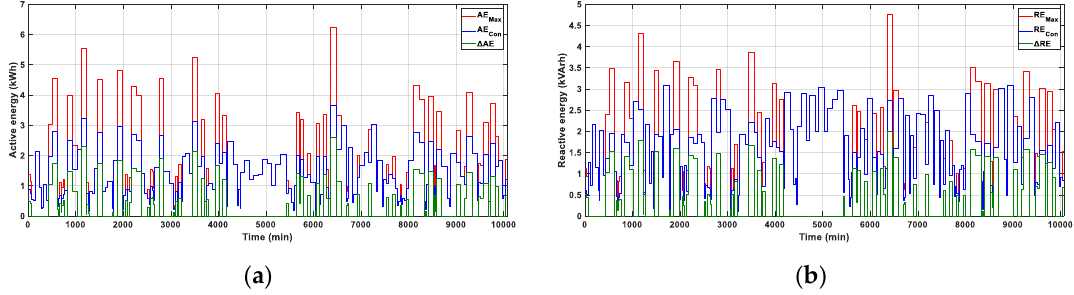
Figure 15. Weekly energy of IM 3.0 kW (IMEMSL #4): ( a ) Active energy; ( b ) Reactive energy.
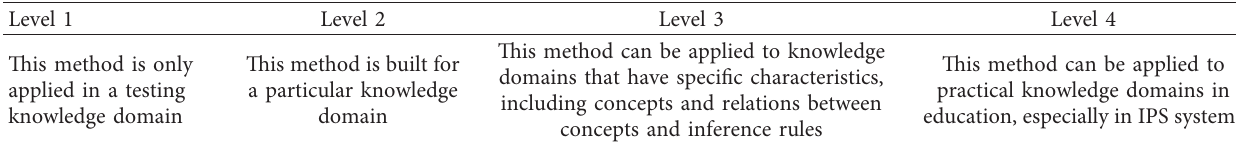
Table 2: Levels of the generality criterion.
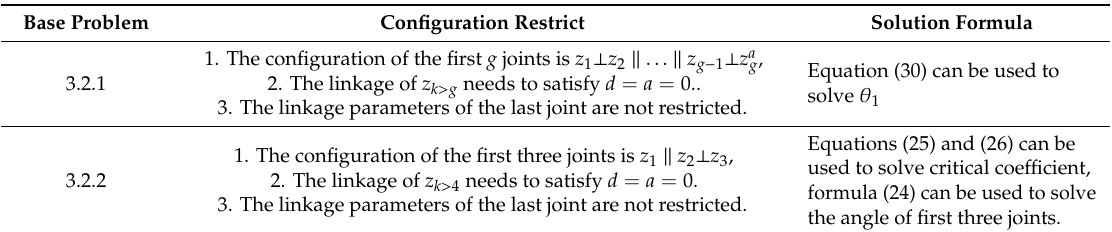
Table 5. The restrictions and solution formula of the two basic problems.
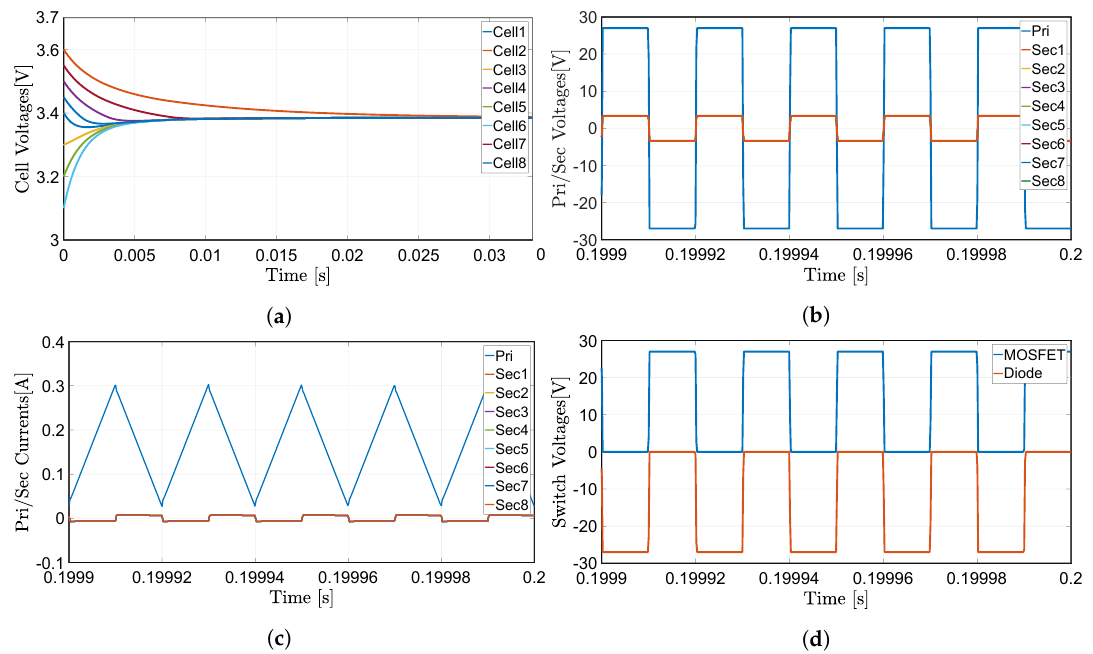
Figure 3. ( a ) Cell voltages vs. time of the circuit; ( b ) primary/secondary voltages vs. time; ( c ) primary current vs. time of the circuit in the steady state; ( d ) MOSFET and diode voltages vs. time in the steady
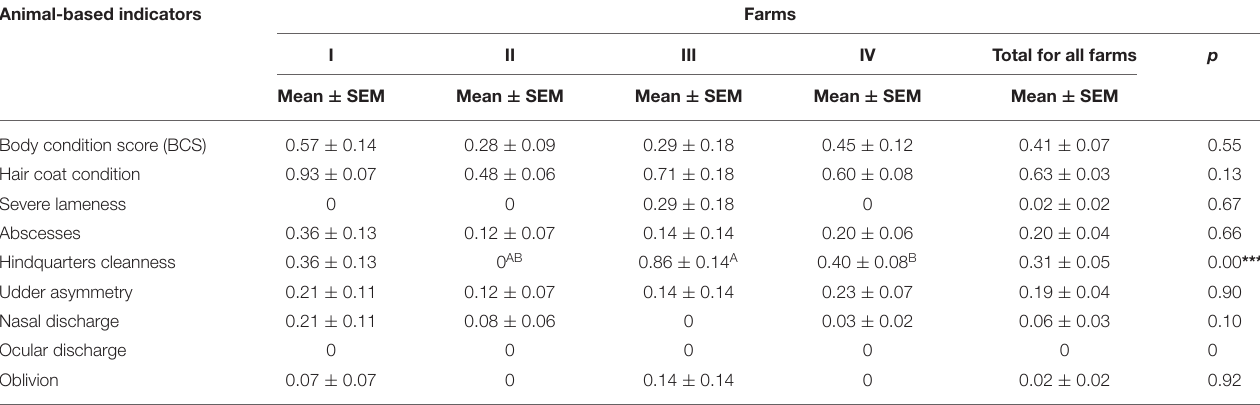
TABLE 3 | Mean ( ± SEM) scores for animal-based welfare parameters in goats examined in four farms in Serbia. Animal-based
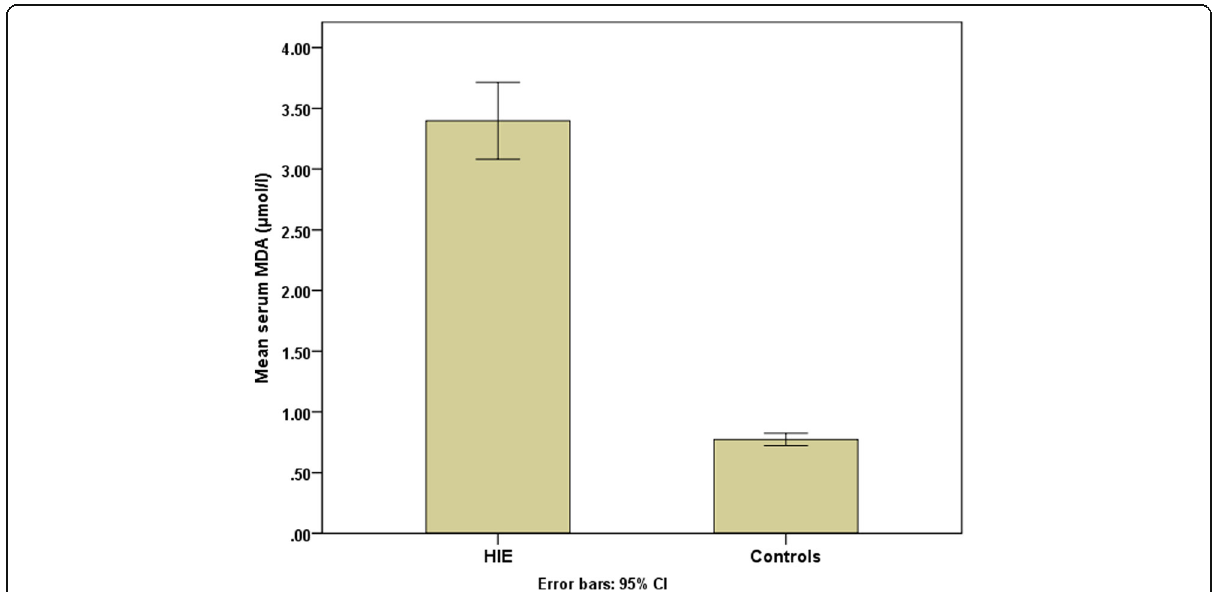
Fig. 1 Mean serum (MDA) levels in hypoxic neonates and control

WHAT YOU WILL DO — Your reply should give again exactly the lines from the one with "Figure 3. ( a" through the last line of the data, with both ends included and pictures left out.

SOLUTION TO THE PROBLEM —
Figure 3. ( a ) Cell voltages vs. time of the circuit; ( b ) primary/secondary voltages vs. time; ( c ) primary current vs. time of the circuit in the steady state; ( d ) MOSFET and diode voltages vs. time in the steady
TABLE 3 | Mean ( ± SEM) scores for animal-based welfare parameters in goats examined in four farms in Serbia. Animal-based
Fig. 1 Mean serum (MDA) levels in hypoxic neonates and control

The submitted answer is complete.